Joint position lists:
=-=-=-=-=
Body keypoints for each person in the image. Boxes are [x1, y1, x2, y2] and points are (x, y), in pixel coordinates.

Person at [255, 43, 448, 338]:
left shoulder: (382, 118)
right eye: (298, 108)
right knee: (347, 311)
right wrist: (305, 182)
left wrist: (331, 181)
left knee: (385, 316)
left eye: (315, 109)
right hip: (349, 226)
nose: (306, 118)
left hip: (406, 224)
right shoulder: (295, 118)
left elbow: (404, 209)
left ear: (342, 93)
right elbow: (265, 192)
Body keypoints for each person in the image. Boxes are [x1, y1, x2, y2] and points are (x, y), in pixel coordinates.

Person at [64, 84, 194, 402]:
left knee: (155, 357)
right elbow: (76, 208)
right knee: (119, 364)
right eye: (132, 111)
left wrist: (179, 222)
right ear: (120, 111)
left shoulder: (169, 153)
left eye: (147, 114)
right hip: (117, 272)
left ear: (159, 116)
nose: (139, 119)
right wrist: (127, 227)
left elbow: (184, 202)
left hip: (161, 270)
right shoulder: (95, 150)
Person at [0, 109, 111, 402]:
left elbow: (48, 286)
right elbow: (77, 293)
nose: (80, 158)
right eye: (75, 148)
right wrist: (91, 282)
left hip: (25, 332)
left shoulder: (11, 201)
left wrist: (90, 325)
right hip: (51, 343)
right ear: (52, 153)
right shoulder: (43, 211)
=-=-=-=-=
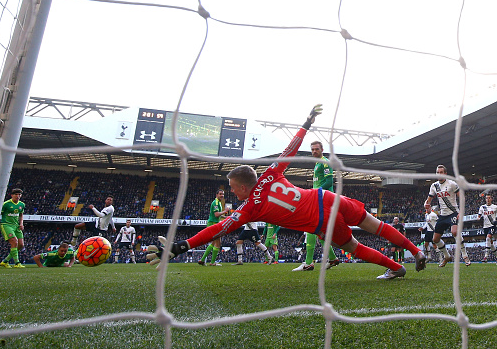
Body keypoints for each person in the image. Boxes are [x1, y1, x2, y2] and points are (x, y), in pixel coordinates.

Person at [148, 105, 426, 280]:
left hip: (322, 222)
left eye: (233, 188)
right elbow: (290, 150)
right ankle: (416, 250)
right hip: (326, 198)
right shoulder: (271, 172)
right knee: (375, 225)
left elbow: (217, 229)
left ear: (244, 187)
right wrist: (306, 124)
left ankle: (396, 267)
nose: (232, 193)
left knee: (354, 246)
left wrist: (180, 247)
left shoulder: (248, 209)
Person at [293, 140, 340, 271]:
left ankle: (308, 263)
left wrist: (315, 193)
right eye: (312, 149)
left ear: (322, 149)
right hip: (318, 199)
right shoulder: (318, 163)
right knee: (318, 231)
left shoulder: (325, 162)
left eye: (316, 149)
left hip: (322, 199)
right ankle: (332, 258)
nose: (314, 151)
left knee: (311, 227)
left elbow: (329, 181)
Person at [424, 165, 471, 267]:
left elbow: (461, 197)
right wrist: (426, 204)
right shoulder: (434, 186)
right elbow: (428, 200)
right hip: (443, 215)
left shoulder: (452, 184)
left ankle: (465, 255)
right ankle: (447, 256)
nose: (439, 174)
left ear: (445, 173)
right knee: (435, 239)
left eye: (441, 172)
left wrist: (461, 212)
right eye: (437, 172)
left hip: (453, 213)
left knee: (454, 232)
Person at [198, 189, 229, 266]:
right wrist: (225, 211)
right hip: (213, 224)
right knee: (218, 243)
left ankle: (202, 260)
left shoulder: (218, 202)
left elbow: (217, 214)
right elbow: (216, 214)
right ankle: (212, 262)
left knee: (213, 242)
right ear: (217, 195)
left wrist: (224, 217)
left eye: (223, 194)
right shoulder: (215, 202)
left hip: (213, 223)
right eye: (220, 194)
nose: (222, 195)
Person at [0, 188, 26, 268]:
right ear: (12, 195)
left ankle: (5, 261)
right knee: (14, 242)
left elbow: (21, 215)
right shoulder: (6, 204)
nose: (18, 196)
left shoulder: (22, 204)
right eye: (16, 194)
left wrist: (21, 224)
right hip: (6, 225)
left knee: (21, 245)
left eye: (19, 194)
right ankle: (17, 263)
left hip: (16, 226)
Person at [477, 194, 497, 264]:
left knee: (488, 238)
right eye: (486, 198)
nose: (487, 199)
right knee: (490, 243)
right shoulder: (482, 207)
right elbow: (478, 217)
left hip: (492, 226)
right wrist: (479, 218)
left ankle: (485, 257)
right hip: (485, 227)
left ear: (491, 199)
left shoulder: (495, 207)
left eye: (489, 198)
=-=-=-=-=
Out of the records above, pull each line containing the word "ankle".

right ankle: (416, 250)
left ankle: (396, 267)
left ankle: (308, 263)
right ankle: (332, 258)
left ankle: (465, 255)
right ankle: (447, 256)
left ankle: (202, 260)
right ankle: (212, 262)
left ankle: (5, 261)
right ankle: (17, 263)
left ankle: (485, 257)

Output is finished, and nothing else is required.